By Edward F. Moltzen
October 17, 2011    12:30 PM ET

Page 2 of 4

Real-world use of the iPhone 4S produced mostly positives, but with a few warnings we’ll share here.

Battery life is advertised as great, but be careful. Even if you keep your settings exactly the same from a previous iPhone or if you switch from another platform, you’ll find the iPhone 4S is very sensitive and will definitely need tweaking and attention if you’re away from a charger for several hours. When we first took the iPhone 4S out of the box, the phone burned through about 20 percent of its battery life in about an hour. (In that hour we used Siri a few times, listened to music, checked e-mail, and sent several texts. Still, the battery drained far faster than what most people will be used to.)

We needed to go back into the settings and turn off the “Location” services for all apps, and then turn them back on one at a time -- measuring each one for how many hits it made to the CPU and antenna while draining battery life.
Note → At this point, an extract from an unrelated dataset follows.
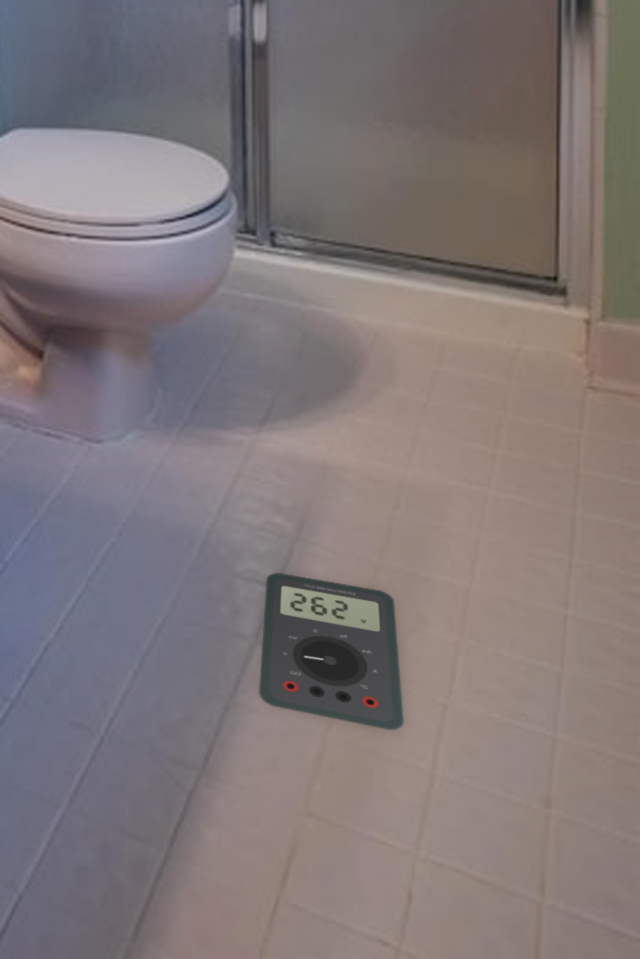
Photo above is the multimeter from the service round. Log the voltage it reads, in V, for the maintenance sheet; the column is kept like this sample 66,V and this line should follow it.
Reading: 262,V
This curtailed much of the battery life drainage, but we also turned the brightness down from 20 percent to 10 percent. While that made it a little more difficult to view, this action also spared a lot of battery life. Eventually we managed the settings so that, while idle, the iPhone 4S only lost about one percent of its battery life per hour -- which most can live with.
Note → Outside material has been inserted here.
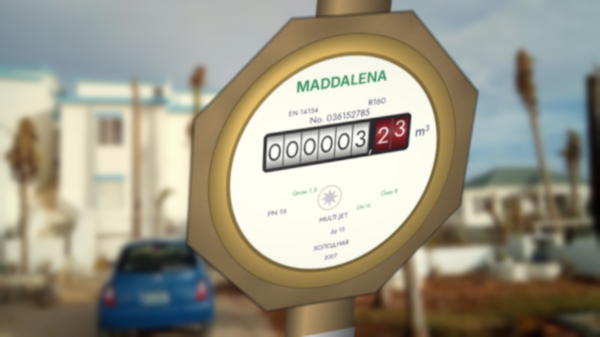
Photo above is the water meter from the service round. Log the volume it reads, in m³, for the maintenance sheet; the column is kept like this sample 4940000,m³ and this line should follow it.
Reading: 3.23,m³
Using the on-board, 8 MP camera is a joy -- but it will eat through more of your on-board storage than earlier iPhones. This means that, in the past, if you took a photo with your iPhone that took 2 MB of storage, now it will take a little more than 4 MB. If you use the iCloud service and Photo Streaming, that will help -- but you’ll need to stay more on top of your available storage than previous iPhone models. (The same holds true for the 1080p HD video that iPhone 4S will let you shoot.)

With iPhone 4S’ dual-core processing, we also noticed that prolonged use of CPU-intensive functions like GPS or Siri tended to lead to the handset getting hot. Not warm, but hot. This is understandable, but it’s also a bit disconcerting. (As soon as we stopped using those apps, the phone immediately cooled down.)